IX
EL SOTILLO DE LOS PINOS

ANASTASIO FERNÁNDEZ CUENCA, en el Sotillo de los Pinos, se levantó del añoso tronco derribado que le había servido de asiento. Se había dejado dominar por la fuerza de la evocación sin pensar que los recuerdos provocados por la armónica de Enrique (de Enrique, a quien no había vuelto a ver desde el día de su despedida) le habían de llevar de la mano por muchos caminos que creía olvidados.

Anastasio había olvidado durante muchos años todo lo referente al espantoso crimen y a la captura y condena de Enrique. Alejado de Madrid, inmerso en los quehaceres de su profesión, en la preparación de las oposiciones que le habían permitido ascender, no volvió a saber nada, no quiso saber nada de todos aquellos que un día le dieron la espalda, o a quien él se vio forzado a volver la espalda.

Apenas incorporado al Penal descubrió el nombre de Enrique en la lista de reclusos. «Enrique Fernández Suárez», leyó al pasar, y sus ojos siguieron adelante hasta rebasar cinco o seis más de los que le seguían por orden alfabético. De pronto volvió la vista atrás y lo releyó. ¡Qué coincidencia!, pensó y siguió leyendo, sin enterarse bien de lo que leía. Enrique era Fernández Cobos y Suárez del Valle… Suspendió la lectura. ¡No, no! ¡No era así! Fernández Cobos era su padre y Suárez del Valle su madre, Enrique, el Enrique que él conocía era en realidad Fernández Suárez a secas, como este otro que estaba en la lista. Poseído de una emoción particular, pidió el expediente de este recluso, buscó el sumario y comenzó a leerlo excitadísimo, sin poder contener su emoción. Todo coincidía: las fechas, el billete del barco para Venezuela. Anastasio siempre creyó que Enrique había embarcado en el puerto de Vigo, donde fue detenido. Leyó el sumario varias veces Se horrorizó del crimen cometido y comprendió incluso muchos puntos a los que el sumario ni siquiera aludía. El móvil del crimen fue el robo, sí. Pero Anastasio comprendió muy bien para qué quería Enrique aquel dinero. Lo necesitaba para unirse con Javier en el negocio de Venezuela. Anastasio no se explicaba cómo el abogado defensor había conseguido salvarle del garrote con la tesis aquella de que se trataba de un delito preterintencional cuyo móvil era el robo, y el homicidio sólo una consecuencia surgida al paso. No se lo explicaba, pero lo celebraba profundamente. En cualquier caso todo esto era agua pasada. Lo importante era que Enrique, su amigo Enrique, estaba allí, dependía de él y había que ayudarle. Las reiteradas negativas del recluso a dejarse ver eran el primer obstáculo. Enrique era el preso más antiguo del Penal, y aún le faltaban quince años —¡quince años, Dios mío!— para ser puesto en libertad…

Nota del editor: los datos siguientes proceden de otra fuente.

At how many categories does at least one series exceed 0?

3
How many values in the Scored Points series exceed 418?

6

Anastasio estiró todos sus miembros. Y llenó sus pulmones con el aire perfumado de resina del Sotillo de los Pinos.

Ya era de día. El sol estaba a dos palmos sobre el horizonte e iluminaba con rayos oblicuos la mole imponente del Penal.

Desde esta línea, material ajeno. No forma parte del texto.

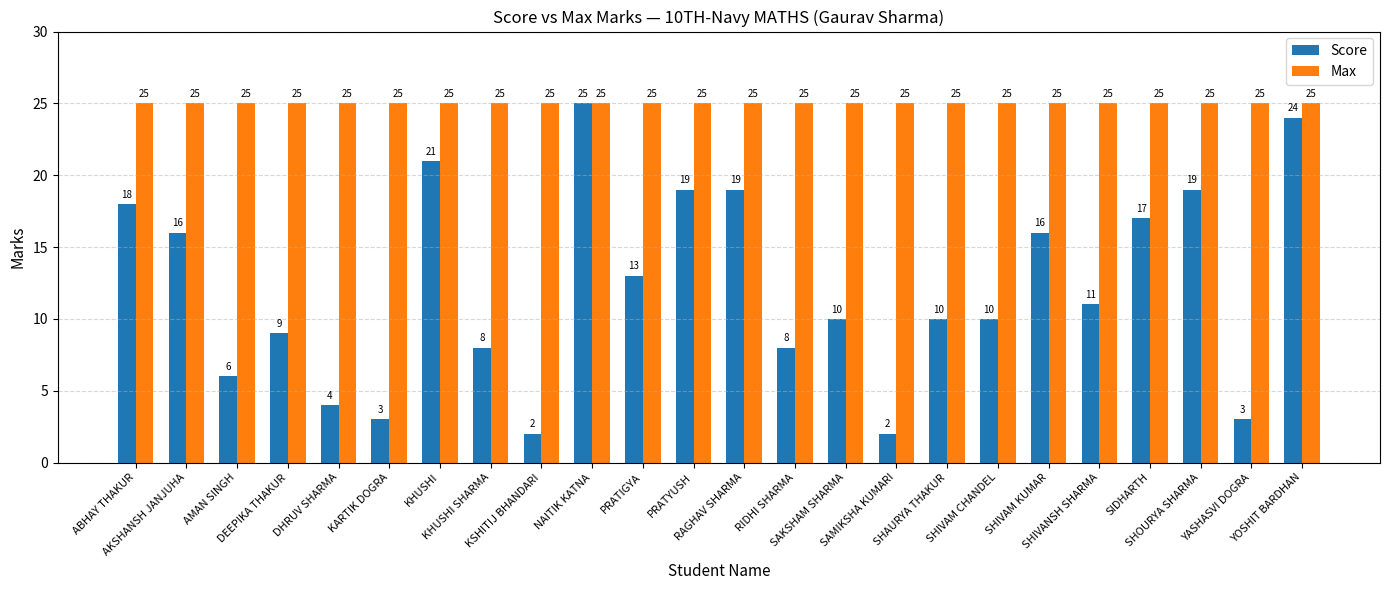

Where is Score nearest to the value 13?

PRATIGYA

Fernández Cuenca, la cabeza inclinada, los hombros caídos, las manos en los bolsillos y el cigarro apagado en la boca, se fue acercando hacia el bloque de piedra.

—¿Quién va?

—Soy yo…

—A sus órdenes…

Las cigarras y los grillos, encendidos de nuevo sus agudos timbres de alarma, habían reiniciado ya su insoportable concierto.

«Hoy hará calor, mucho calor», pensó Anastasio.

Y se acercó lentamente a la puerta del presidio.